* Text segment *
☆ ☆ ☆
In [1]:
from tabula import read_pdf
from tabulate import tabulate
import pandas as pd
import numpy as np
import re

import pdfplumber
import openpyxl

from Script import ExtractPDFTables


# Table Extraction and Mapping (SGD-GRI Link)

In [None]:
df = read_pdf('ESG-Frameworks/Mapping-Standards/SDG-GRI/sdg-gri.pdf', stream=True, pages = 3, area = [80.51, 90.42, 561.96, 814.18], multiple_tables=False )

for i in range(4, 73):
    df[0] = df[0].append(read_pdf('ESG-Frameworks/Mapping-Standards/SDG-GRI/sdg-gri.pdf', stream=True, pages = i, area = [80.51, 90.42, 561.96, 814.18], multiple_tables=False )[0], ignore_index=True)

df[0].rename(columns = {'Sources':'Source'}, inplace = True)

for i in range(74, 99):
    df[0] = df[0].append(read_pdf('ESG-Frameworks/Mapping-Standards/SDG-GRI/sdg-gri.pdf', stream=True, pages = i, area = [80.51, 90.42, 561.96, 814.18], multiple_tables=False )[0], ignore_index=True)
    
df[0].to_csv('ESG-Frameworks/Mapping-Standards/SDG-GRI/SDG-GRI-DF.csv')


## Structuring Dataframe SDG-GRI

In [11]:
df = pd.read_csv('ESG-Frameworks/Mapping-Standards/SDG-GRI/SDG-GRI-DF.csv')
df = df.drop(['Unnamed: 0'], axis=1)
df = df.dropna()
df = df.drop(['Available Business Disclosures'], axis=1)
df = df.drop(labels = 'Target',axis = 1).groupby(df['Target'].mask(df['Target']==' ').ffill()).agg(', '.join).reset_index()
df.to_csv('ESG-Frameworks/Mapping-Standards/SDG-GRI/SDG-GRI.csv')
df.head(3)

Unnamed: 0,Target,Disclosure,Source
0,1.1,"207-1, 207-2, 207-3, 207-4","GRI 207: Tax 2019, GRI 207: Tax 2019, GRI 207:..."
1,1.2,"202-1, 203-2","GRI 202: Market Presence, GRI 203: Indirect"
2,1.3,"207-1, 207-2, 207-3, 207-4","GRI 207: Tax 2019, GRI 207: Tax 2019, GRI 207:..."
☆ ☆ ☆
* Challenge a *
Extract, without any change, the lines of the rows from the line containing "Rendered at 1241 by 1754 pixels." through the last line of the rows.
The notebook and the rows come from separate sources.

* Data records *
☆ ☆ ☆
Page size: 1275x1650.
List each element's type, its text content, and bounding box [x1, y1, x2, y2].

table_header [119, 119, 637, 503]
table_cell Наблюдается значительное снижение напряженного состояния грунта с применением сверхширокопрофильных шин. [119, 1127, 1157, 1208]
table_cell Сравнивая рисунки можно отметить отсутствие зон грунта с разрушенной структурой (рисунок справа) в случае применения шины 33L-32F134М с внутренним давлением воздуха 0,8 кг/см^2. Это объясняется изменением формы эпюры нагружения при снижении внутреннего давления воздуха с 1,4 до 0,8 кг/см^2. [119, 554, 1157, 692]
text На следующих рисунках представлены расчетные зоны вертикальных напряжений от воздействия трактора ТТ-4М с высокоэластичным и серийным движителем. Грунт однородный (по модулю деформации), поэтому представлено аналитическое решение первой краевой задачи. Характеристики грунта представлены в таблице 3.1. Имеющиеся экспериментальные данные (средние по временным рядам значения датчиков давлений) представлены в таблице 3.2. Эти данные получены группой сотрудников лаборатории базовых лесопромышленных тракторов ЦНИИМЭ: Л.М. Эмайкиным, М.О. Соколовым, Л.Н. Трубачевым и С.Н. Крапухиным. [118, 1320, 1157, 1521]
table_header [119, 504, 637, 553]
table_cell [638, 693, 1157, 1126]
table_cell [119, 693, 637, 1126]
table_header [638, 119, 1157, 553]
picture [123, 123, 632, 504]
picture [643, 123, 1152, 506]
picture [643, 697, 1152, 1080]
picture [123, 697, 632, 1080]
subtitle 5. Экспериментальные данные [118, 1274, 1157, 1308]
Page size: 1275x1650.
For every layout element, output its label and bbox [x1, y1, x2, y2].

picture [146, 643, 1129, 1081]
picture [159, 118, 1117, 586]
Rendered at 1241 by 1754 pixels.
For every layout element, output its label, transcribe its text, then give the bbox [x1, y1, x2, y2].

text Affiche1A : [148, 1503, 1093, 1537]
☆ ☆ ☆
* Challenge b *
Name every module that the notebook imports from or imports directly.

* Task result a *
Rendered at 1241 by 1754 pixels.
For every layout element, output its label, transcribe its text, then give the bbox [x1, y1, x2, y2].

text Affiche1A : [148, 1503, 1093, 1537]

* Task result b *
tabula, tabulate, pandas, numpy, re, pdfplumber, openpyxl, Script